--- REQUIRED WORK ---
State the number of lines in these records holding "JSON". Say nothing more.

━━━

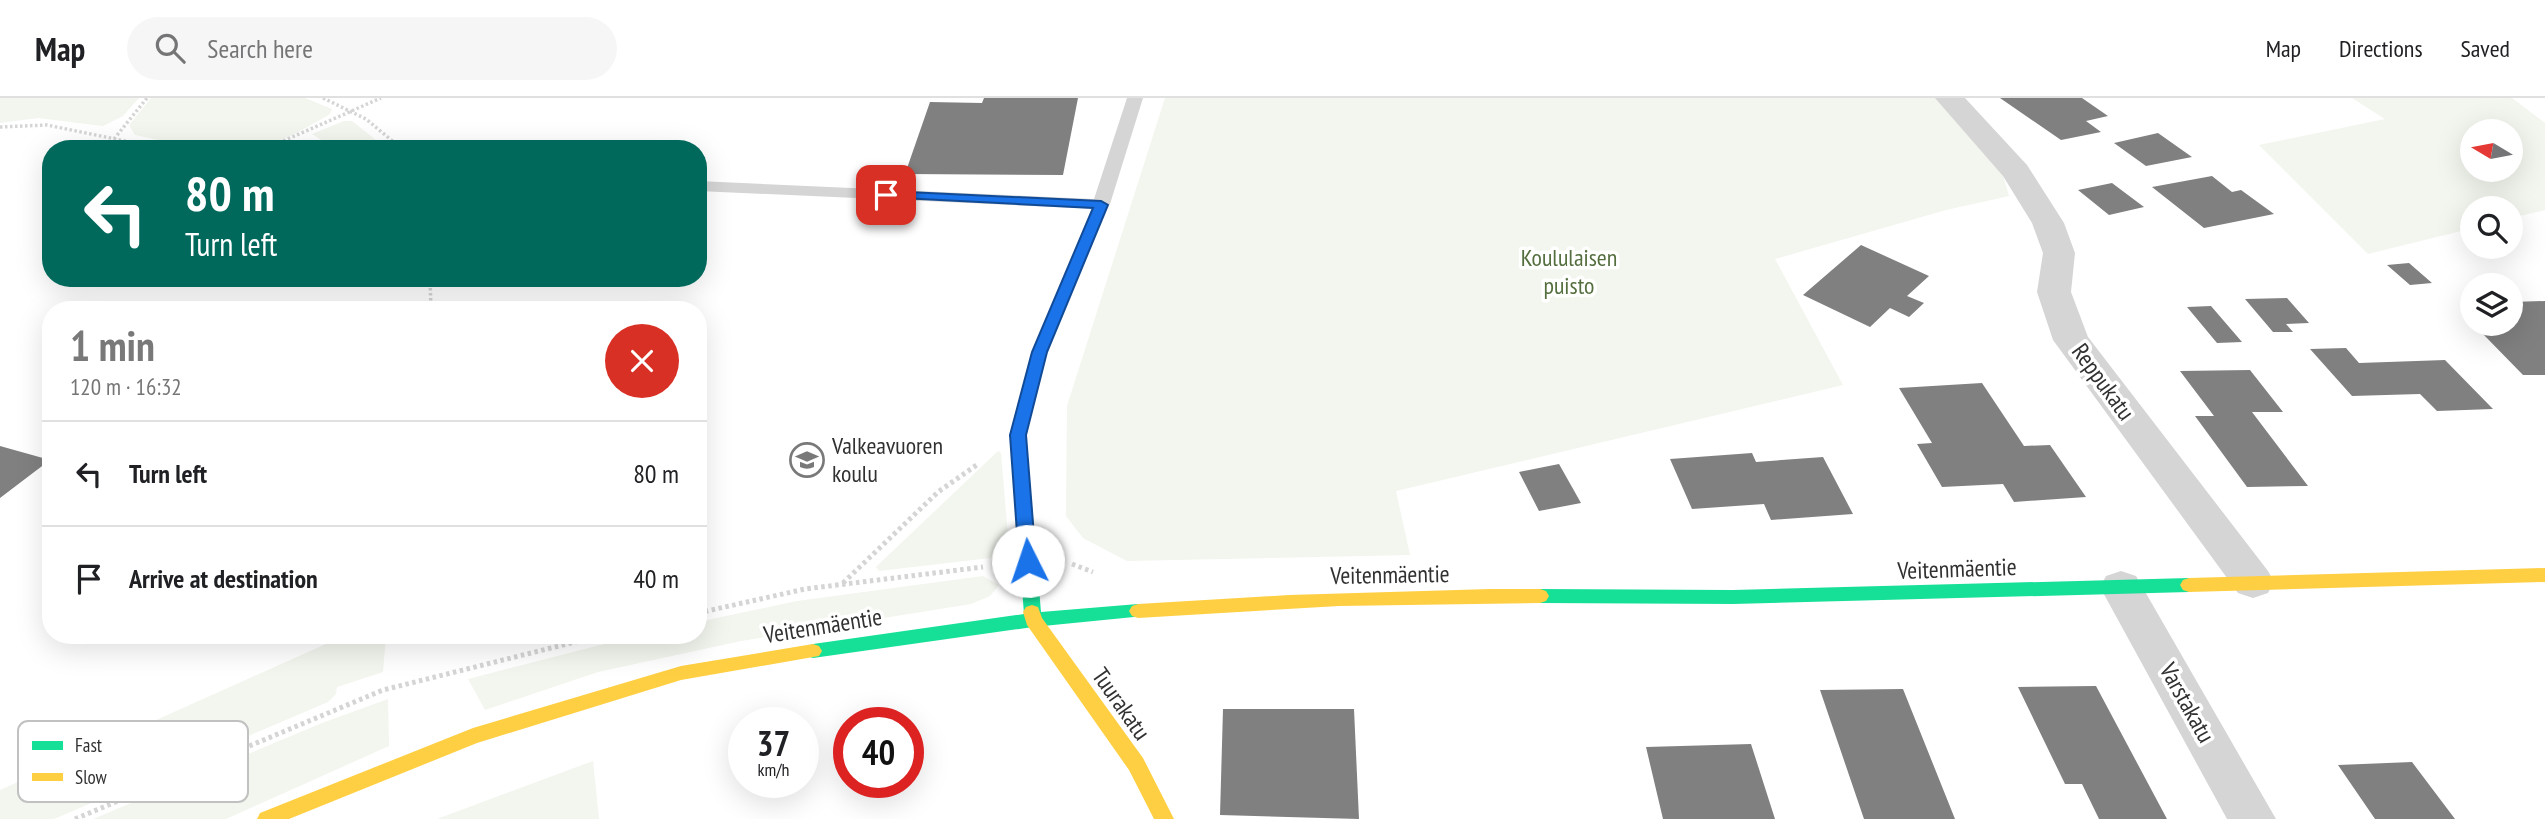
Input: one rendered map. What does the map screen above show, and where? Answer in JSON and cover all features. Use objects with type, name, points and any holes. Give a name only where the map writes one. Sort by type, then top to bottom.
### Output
[{"type":"street","name":"Reppukatu","points":[[1949,98],[2016,171],[2048,223],[2059,253],[2054,292],[2071,340],[2253,582]]},
{"type":"street","points":[[1033,620],[1018,435],[1039,352],[1101,205]]},
{"type":"street","name":"Veitenmäentie","points":[[267,819],[472,736],[681,673],[876,640],[1033,620],[1251,602],[1429,597],[1733,597],[2545,575]]},
{"type":"street","name":"Varstakatu","points":[[2121,587],[2252,819]]},
{"type":"street","name":"Tuurakatu","points":[[1033,620],[1136,764],[1164,819]]},
{"type":"lane","points":[[707,186],[1101,205],[1135,98]]},
{"type":"path","points":[[114,139],[147,98]]},
{"type":"path","points":[[323,98],[352,111],[394,140]]},
{"type":"path","points":[[286,140],[382,98]]},
{"type":"path","points":[[0,127],[47,125],[119,140]]},
{"type":"path","points":[[842,584],[938,492],[1018,435]]},
{"type":"path","points":[[248,745],[383,690],[567,644]]},
{"type":"path","points":[[75,819],[115,802]]},
{"type":"green space","points":[[0,98],[139,98],[123,116],[103,126],[38,118],[0,123]]},
{"type":"green space","points":[[151,98],[305,98],[332,109],[330,114],[280,140],[160,140],[135,135],[129,125]]},
{"type":"green space","name":"Koululaisen puisto","points":[[1165,98],[1941,98],[2003,175],[2009,196],[1946,210],[1775,259],[1843,385],[1396,491],[1410,555],[1127,561],[1083,538],[1066,516],[1067,406]]},
{"type":"green space","points":[[2352,98],[2512,98],[2545,123],[2545,210],[2523,215],[2523,196],[2460,196],[2460,231],[2368,254],[2259,145],[2385,119]]},
{"type":"green space","points":[[344,121],[352,121],[376,140],[321,140],[312,134]]},
{"type":"green space","points":[[998,451],[1001,453],[1009,549],[999,557],[879,571],[876,567]]},
{"type":"green space","points":[[983,576],[999,585],[990,596],[971,604],[741,641],[598,672],[485,710],[468,679],[604,644],[707,644],[707,620],[797,601]]},
{"type":"green space","points":[[326,644],[385,644],[383,672],[337,687],[336,694],[328,702],[248,736],[248,721],[154,721]]},
{"type":"green space","points":[[388,699],[389,746],[226,819],[93,819],[134,802],[248,802],[248,754]]},
{"type":"green space","points":[[593,761],[599,819],[437,819]]},
{"type":"green space","points":[[18,782],[18,802],[94,802],[54,819],[0,819],[0,790]]},
{"type":"building","points":[[984,98],[1078,98],[1063,175],[905,174],[930,102],[982,103]]},
{"type":"building","points":[[2000,98],[2082,98],[2108,116],[2086,121],[2101,132],[2061,140]]},
{"type":"building","points":[[2158,133],[2192,157],[2146,166],[2114,143]]},
{"type":"building","points":[[2212,176],[2232,192],[2241,190],[2274,214],[2204,228],[2152,187]]},
{"type":"building","points":[[2112,183],[2144,207],[2109,215],[2078,190]]},
{"type":"building","points":[[1861,245],[1929,276],[1907,296],[1924,303],[1909,317],[1890,308],[1870,327],[1803,295]]},
{"type":"building","points":[[2409,263],[2432,283],[2410,285],[2387,265]]},
{"type":"building","points":[[2287,298],[2309,323],[2286,324],[2293,332],[2273,332],[2245,299]]},
{"type":"building","points":[[2545,301],[2545,375],[2523,375],[2485,336],[2523,336],[2523,302]]},
{"type":"building","points":[[2211,306],[2242,342],[2217,343],[2187,307]]},
{"type":"building","points":[[2346,348],[2359,363],[2445,360],[2493,409],[2437,411],[2420,394],[2352,396],[2310,349]]},
{"type":"building","points":[[2250,370],[2283,412],[2252,412],[2308,486],[2247,487],[2195,416],[2214,416],[2180,371]]},
{"type":"building","points":[[1982,383],[2024,446],[2050,445],[2086,497],[2014,502],[2003,484],[1942,487],[1917,444],[1932,443],[1899,388]]},
{"type":"building","points":[[0,446],[42,458],[42,466],[0,498]]},
{"type":"building","points":[[1752,453],[1756,462],[1823,457],[1853,514],[1771,520],[1764,504],[1692,509],[1670,459]]},
{"type":"building","points":[[1559,464],[1581,503],[1539,511],[1519,472]]},
{"type":"building","points":[[2096,686],[2167,819],[2099,819],[2082,784],[2065,784],[2018,687]]},
{"type":"building","points":[[1903,689],[1955,819],[1864,819],[1820,690]]},
{"type":"building","points":[[1223,709],[1354,709],[1359,819],[1220,815]]},
{"type":"building","points":[[1751,744],[1775,819],[1663,819],[1646,747]]},
{"type":"building","points":[[2412,762],[2455,819],[2375,819],[2338,765]]},
{"type":"traffic: fast","points":[[1032,612],[1018,435],[1039,352],[1101,204]]},
{"type":"traffic: fast","points":[[1540,596],[1733,597],[2189,585]]},
{"type":"traffic: fast","points":[[813,651],[1033,620],[1138,611]]},
{"type":"traffic: slow","points":[[2189,585],[2545,575]]},
{"type":"traffic: slow","points":[[1138,611],[1339,599],[1540,596]]},
{"type":"traffic: slow","points":[[1032,612],[1033,620],[1136,764],[1164,819]]},
{"type":"traffic: slow","points":[[267,819],[473,736],[681,673],[813,651]]},
{"type":"place","name":"Valkeavuoren koulu","points":[[807,460]]},
{"type":"route","points":[[886,195],[1101,205],[1039,352],[1018,435],[1028,561]]}]
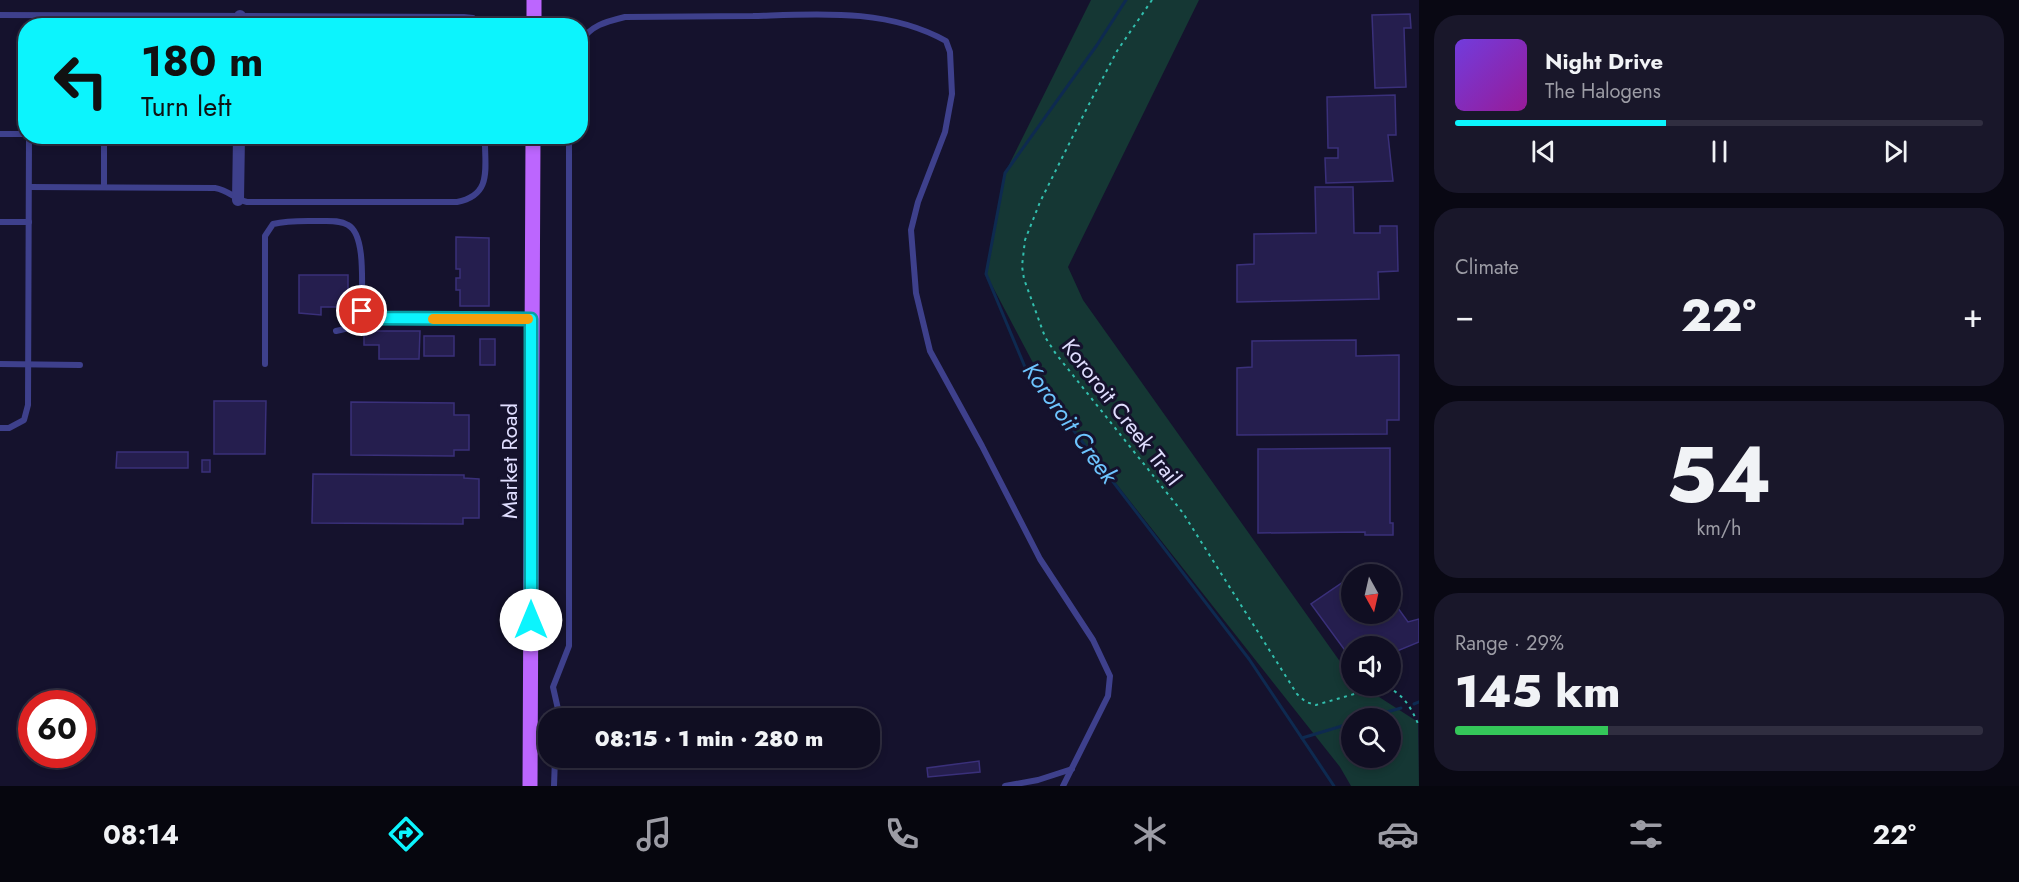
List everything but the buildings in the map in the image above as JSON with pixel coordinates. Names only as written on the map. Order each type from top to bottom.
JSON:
[{"type":"main road","points":[[534,0],[534,18]]},
{"type":"main road","name":"Market Road","points":[[530,786],[533,144]]},
{"type":"street","points":[[238,200],[239,144]]},
{"type":"lane","points":[[0,15],[158,18]]},
{"type":"lane","points":[[588,31],[595,26],[625,17],[869,16],[931,33],[946,41],[950,52],[952,94],[945,132],[918,202],[911,230],[918,304],[930,351],[939,370],[982,446],[1040,559],[1106,664],[1111,687],[1108,696],[1063,786]]},
{"type":"lane","points":[[408,18],[472,18]]},
{"type":"lane","points":[[0,134],[18,135]]},
{"type":"lane","points":[[0,428],[9,428],[24,420],[28,405],[27,144]]},
{"type":"lane","points":[[104,144],[104,187]]},
{"type":"lane","points":[[29,187],[215,188],[224,189],[238,200],[445,203],[464,201],[475,196],[484,185],[485,144]]},
{"type":"lane","points":[[558,708],[553,687],[569,646],[569,144]]},
{"type":"lane","points":[[265,364],[265,237],[273,224],[288,220],[332,221],[349,225],[356,233],[360,247],[362,311],[366,316],[382,319],[531,319]]},
{"type":"lane","points":[[0,222],[28,222]]},
{"type":"lane","points":[[336,331],[349,328],[366,316]]},
{"type":"lane","points":[[0,364],[80,364]]},
{"type":"lane","points":[[554,786],[555,768]]},
{"type":"lane","points":[[1005,786],[1038,780],[1073,768]]},
{"type":"path","name":"Kororoit Creek Trail","points":[[1152,0],[1118,51],[1040,202],[1025,240],[1022,266],[1024,279],[1051,346],[1183,513],[1297,694],[1306,702],[1316,705],[1382,686],[1393,688],[1401,695],[1419,726]]},
{"type":"green space","points":[[1091,0],[1199,0],[1068,267],[1083,300],[1341,663],[1341,696],[1378,696],[1396,708],[1341,708],[1341,768],[1401,768],[1401,711],[1418,722],[1419,786],[1351,786],[1340,767],[1058,410],[986,274],[1005,173]]},
{"type":"waterway","name":"Kororoit Creek","points":[[1126,0],[1097,45],[1005,173],[986,274],[1025,367],[1249,659],[1334,786]]},
{"type":"waterway","points":[[1414,704],[1419,702]]},
{"type":"waterway","points":[[1302,738],[1341,726]]},
{"type":"slow traffic","points":[[433,319],[528,319]]},
{"type":"route","points":[[362,311],[371,318],[531,319],[531,620]]}]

━━━

--- SOLUTION TO THIS PROBLEM ---
3